Kirche/church might have been an early loans from Latin direct into
West Germanic. (It is not thought to have come into German from with
the Anglo-Saxon missionaries.) But the normal word in the Latin west
was ecclesia (or basilica), hence the forms in the modern Romance and
Celtic languages. And according to the OED, "Ulphilas... belonged to
the very region and time for which we have the most weighty evidence
for the [rare] use of [Gk.] kuriakon [in the sense of a church
building]". The derivation of the word is even discussed by Walafrid
in the 9th century, with reference to the Goths in the Greek
Re: dulths, Koebler cites a suggestion by Lehmann, that it might be
from Latin indultum 'Erlaubnis' - but this is just a guess, I think.

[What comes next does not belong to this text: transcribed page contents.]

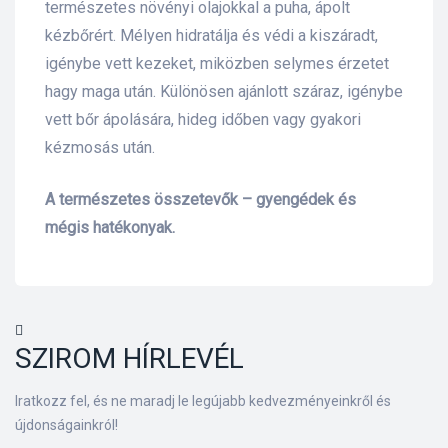
természetes növényi olajokkal a puha, ápolt
kézbőrért. Mélyen hidratálja és védi a kiszáradt,
lád
igénybe vett kezeket, miközben selymes érzetet
hagy maga után. Különösen ajánlott száraz, igénybe
vett bőr ápolására, hideg időben vagy gyakori
kézmosás után.
A természetes összetevők – gyengédek és
mégis hatékonyak.
 75 ml
l és E-
SZIROM HÍRLEVÉL
Iratkozz fel, és ne maradj le legújabb kedvezményeinkről és
alikom-
újdonságainkról!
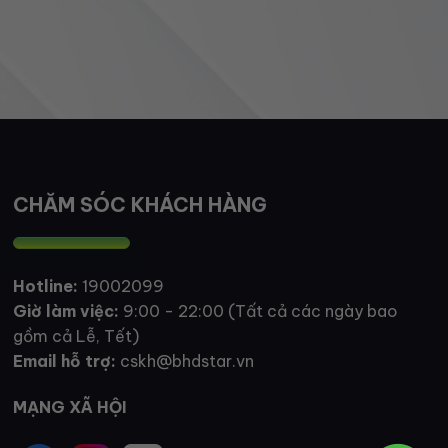
CHĂM SÓC KHÁCH HÀNG
Hotline:
19002099
Giờ làm việc:
9:00 - 22:00 (Tất cả các ngày bao
gồm cả Lễ, Tết)
Email hỗ trợ:
cskh@bhdstar.vn
MẠNG XÃ HỘI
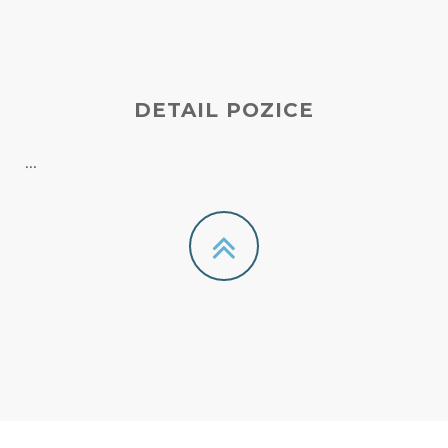
DETAIL POZICE
...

--- In firstname.lastname@example.org, "faltin2001" <dirk@s...> wrote:
> --- In email@example.com, "llama_nom" <penterakt@f...> wrote:
> > Hi Dirk,
> > I'd be interested to see a list of the Gothic loanwords into
> > Bavarian; I'm especially curious about the "Gothic words which
> > uniquely preserved in Bavarian".
> I will have to dig out the article I refered to earlier. One
> word that springs to mind is 'Dulds' for festival.
> Do you know if these include any
> > others apart from the days of the week?
> > How certain is it that Pfait is a Gothic loan? The word is also
> > found in Old English, as PAD, with compounds such as HEREPAD (war-
> > shirt = armour) and HASUPAD (grey-shirt = wolf). According to
> > Priebsch & Collinson "The German Language", OHG pfeit "seems to
> > been shifted from a Thracian word BAITEE for a sheepskin".
> > spelt in Greek letters, I used EE for Gk. eta.)
> That seem possible. I had not heard of Pfait as a Gothic loanword
> before Francisc mentioned it.
> > Is AU the normal development of Gmc. long U: in Bavarian, as in
> > standard Modern High German? If so, this might point to the
> > confusion in Gothic between O: and U:, and I guess the final T in
> > Maut would imply that it was borrowed after the High German
> > shift. So this looks quite a good candidate.
> > The "supposedly Crimean" TELICH, of course, being so very similar
> > the Low German, raises the question of how much Bousbeque was
> > assimilating the forms of these Gothic words to those of German
> > Dutch words he was more familiar with. I wonder what the
> > of this is.
> I don't know. But you are right many or most of Busbeque's Crimean
> Gothis words are really Low German/Flemmish.
> > Another thought: is there any evidence of Gothic vocabulary in
> > Alemannic dialects of Switzerland?
> I am no aware of any study on this issue.